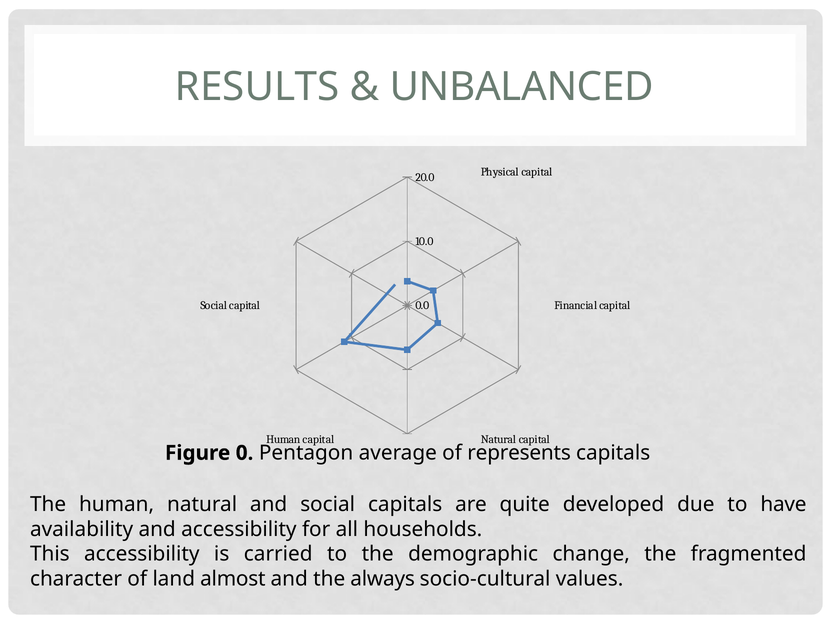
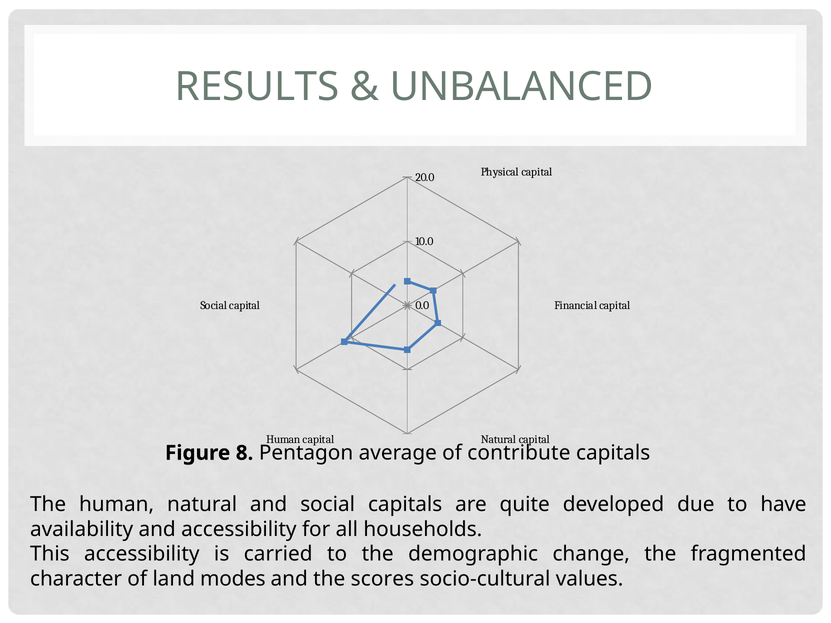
0: 0 -> 8
represents: represents -> contribute
almost: almost -> modes
always: always -> scores
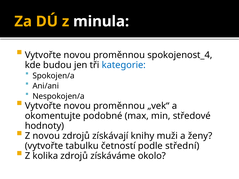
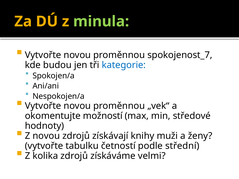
minula colour: white -> light green
spokojenost_4: spokojenost_4 -> spokojenost_7
podobné: podobné -> možností
okolo: okolo -> velmi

----

▶ _Your goal_
Copy every line of the material above word for word, leaving out the pictures.

▶ _Solution for this exercise_
0: 0 -> 8
represents: represents -> contribute
almost: almost -> modes
always: always -> scores
minula colour: white -> light green
spokojenost_4: spokojenost_4 -> spokojenost_7
podobné: podobné -> možností
okolo: okolo -> velmi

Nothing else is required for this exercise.